Poor Encryption Key Management Leads to Unrecoverable Data, Survey Finds

 
 
By Fahmida Y. Rashid  |  Posted 2011-11-30 Email Print this article Print
 
 
 
 
 
 
 

Enterprises are having trouble recovering business information because they are not properly managing the data encryption keys, which effectively lock them out of the critical data they sought to protect, Symantec found in a survey.

Enterprises are using encryption in more places than ever, but they are not properly securing the keys or using consistent products, a recent report found.

Despite using encryption, poor key management and lack of control over the technologies being used can cost the organization an average of $124,965 a year, according to the 2011 Enterprise Encryption Trends Survey report released by Symantec on Nov. 30.

Most of the costs were related to reduced stock price and brand damage. The cost of improperly securing data does not include the cost of a data breach but reflects the expenses organizations bear because of the time it takes IT to try to find and recover the business data or the key used to secure the data, Tim Matthews, senior director of product marketing at Symantec, told eWEEK.

About 48 percent of the survey participants reported their organization had increased their use of encryption over the past two years, with one third reporting "somewhat to extremely frequent" deployments of "rogue" projects without any centralized management oversight, Matthews said.
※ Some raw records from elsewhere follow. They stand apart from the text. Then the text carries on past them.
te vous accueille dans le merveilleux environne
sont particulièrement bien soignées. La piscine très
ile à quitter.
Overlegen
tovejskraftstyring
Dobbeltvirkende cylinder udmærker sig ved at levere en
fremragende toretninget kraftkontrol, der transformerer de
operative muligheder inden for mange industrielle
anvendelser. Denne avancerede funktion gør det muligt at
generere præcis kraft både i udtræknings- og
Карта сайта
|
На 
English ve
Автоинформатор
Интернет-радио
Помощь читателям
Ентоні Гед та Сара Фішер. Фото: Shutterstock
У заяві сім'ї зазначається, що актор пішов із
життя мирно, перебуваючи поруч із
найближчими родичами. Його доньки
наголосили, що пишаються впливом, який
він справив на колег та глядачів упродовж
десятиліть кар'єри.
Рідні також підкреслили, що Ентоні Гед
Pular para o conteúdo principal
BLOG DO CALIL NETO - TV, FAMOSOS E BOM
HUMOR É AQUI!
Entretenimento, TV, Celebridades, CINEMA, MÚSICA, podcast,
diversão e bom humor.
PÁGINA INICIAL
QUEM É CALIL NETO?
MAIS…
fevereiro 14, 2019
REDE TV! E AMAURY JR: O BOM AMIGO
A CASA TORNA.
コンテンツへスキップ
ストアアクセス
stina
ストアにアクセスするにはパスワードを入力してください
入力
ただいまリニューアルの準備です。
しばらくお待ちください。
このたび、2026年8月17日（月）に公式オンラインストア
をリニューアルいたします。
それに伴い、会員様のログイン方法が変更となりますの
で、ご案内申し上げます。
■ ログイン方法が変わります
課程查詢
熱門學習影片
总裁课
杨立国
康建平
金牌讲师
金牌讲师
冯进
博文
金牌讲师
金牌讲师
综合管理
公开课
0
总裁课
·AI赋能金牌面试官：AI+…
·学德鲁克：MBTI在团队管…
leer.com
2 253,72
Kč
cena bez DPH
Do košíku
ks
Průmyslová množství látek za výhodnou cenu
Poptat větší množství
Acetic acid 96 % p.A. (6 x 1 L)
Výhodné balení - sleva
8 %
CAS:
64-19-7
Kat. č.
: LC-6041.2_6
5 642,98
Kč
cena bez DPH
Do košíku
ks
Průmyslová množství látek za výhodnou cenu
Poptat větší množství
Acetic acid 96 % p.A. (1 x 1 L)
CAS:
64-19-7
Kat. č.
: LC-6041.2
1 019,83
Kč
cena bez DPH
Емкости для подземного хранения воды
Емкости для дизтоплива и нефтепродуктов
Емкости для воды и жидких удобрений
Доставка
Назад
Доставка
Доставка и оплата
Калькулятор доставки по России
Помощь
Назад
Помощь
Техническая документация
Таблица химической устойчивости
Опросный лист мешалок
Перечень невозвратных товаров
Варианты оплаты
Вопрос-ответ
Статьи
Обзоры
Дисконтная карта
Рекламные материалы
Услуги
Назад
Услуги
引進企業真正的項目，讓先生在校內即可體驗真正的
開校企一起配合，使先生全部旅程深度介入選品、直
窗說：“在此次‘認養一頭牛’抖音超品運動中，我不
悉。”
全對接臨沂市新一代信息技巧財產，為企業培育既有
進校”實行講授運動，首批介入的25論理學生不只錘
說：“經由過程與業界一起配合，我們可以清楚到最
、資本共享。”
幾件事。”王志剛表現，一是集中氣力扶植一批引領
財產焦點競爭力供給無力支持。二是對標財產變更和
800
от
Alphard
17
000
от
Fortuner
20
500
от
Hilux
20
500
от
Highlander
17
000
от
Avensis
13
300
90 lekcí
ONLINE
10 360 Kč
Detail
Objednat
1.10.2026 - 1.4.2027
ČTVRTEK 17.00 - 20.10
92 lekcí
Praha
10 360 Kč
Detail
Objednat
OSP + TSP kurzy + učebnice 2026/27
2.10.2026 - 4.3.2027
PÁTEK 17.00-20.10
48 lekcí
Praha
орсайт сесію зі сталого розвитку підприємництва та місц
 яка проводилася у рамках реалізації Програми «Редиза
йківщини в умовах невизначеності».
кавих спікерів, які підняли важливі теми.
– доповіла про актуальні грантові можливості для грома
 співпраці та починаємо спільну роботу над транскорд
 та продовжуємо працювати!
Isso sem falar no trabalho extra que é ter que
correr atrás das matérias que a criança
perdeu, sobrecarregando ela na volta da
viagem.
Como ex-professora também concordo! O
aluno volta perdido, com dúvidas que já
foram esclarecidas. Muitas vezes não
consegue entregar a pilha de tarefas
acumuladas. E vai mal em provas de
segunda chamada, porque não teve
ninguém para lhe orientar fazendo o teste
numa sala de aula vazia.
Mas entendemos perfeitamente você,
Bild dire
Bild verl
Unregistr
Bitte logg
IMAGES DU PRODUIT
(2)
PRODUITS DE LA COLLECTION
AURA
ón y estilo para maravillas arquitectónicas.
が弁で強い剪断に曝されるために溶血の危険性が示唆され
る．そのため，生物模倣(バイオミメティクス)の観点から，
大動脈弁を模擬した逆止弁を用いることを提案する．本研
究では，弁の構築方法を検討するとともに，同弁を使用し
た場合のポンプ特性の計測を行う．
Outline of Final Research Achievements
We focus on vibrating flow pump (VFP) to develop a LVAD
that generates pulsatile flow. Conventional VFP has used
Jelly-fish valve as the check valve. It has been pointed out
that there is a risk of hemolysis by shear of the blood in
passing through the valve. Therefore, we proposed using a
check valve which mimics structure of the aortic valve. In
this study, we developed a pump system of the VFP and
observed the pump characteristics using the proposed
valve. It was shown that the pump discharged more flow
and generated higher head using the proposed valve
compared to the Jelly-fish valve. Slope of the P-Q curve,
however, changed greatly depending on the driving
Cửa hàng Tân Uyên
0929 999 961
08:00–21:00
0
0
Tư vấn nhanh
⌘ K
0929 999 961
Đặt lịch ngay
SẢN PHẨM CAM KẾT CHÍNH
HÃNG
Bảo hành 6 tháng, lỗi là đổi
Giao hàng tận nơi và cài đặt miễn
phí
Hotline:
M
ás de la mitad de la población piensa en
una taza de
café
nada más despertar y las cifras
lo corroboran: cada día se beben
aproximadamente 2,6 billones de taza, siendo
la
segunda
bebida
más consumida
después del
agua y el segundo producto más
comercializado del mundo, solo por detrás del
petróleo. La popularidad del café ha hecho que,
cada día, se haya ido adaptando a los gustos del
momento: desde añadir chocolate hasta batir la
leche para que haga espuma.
Business groups and employees are often independently encrypting the data without involving the IT department, according to Matthews. While the move to encrypt is a good thing, these unauthorized deployments are a challenge for IT because the data is lost and irretrievable if the employee loses the key, forgets the passphrase or leaves the company without passing on custody of the encryption keys. If IT doesn't have the key, it also becomes harder to properly backup the data or to access the information as part of an e-discovery request, he said.

Rogue projects pose a "recovery issue" for organizations since that's data the IT department has no control over and if told by the courts to hand over data, the "enterprise can't really say 'I can't,'" Matthews said.

The costs of improper key management and fragmented encryption deployments result in the organization not being able to meet compliance requests, said 48 percent of the respondents in the survey. Others named the inability to respond to e-Discovery requests and to access important business information.

About 52 percent of the respondents said they have had serious key management problems, with about a third claiming that keys were lost or misplaced keys and another third citing key failure. A little over a quarter, or 26 percent for the participants, said former employees refused to hand over keys when they left the company, according to the survey.

Organizations need to think about the "employee lifecycle" and consider what happens to business data when an employee leaves, Matthews said. It's not enough to just think about the data lifecycle, he said. There needs to be a consistent process for how keys are generated, deployed and managed within the enterprise, according to Matthews.

About 40 percent of the enterprises in the survey were less than somewhat confident they would be able to retrieve keys and 39 percent were less than somewhat confident they would be able to protect data from disgruntled employees, the survey found.

"As the Enterprise Encryption Trends survey demonstrates, encryption needs to evolve from a fragmented protection historically implemented at the line of business level to a capability that is managed as a core component of organizations' IT security operations," said Joe Gow, director of product management at Symantec.

It has become fairly easy to get encryption software online and users are becoming more aware of encryption, according to Matthews. Malicious insiders may encrypt some files to hide their activities.

There may also be a "shadow IT" situation in place where the business has to comply with regulations because of a partner company, Matthews said. For example, regulations may require an insurance company to encrypt certain types of data. The insurance company may in return require partners that handle payments or other business functions to have a system in place to decrypt and encrypt transaction data. With that system from the insurance company in place, the employee at the third-party provider may be encrypting other types of data used internally without IT knowledge, Matthews said.

The survey examined encryption use at 1,575 enterprises around the world. Matthews said this was the "largest sample size" he's ever had for this annual survey. The survey is usually conducted by encryption vendor PGP, which was acquired by Symantec last year.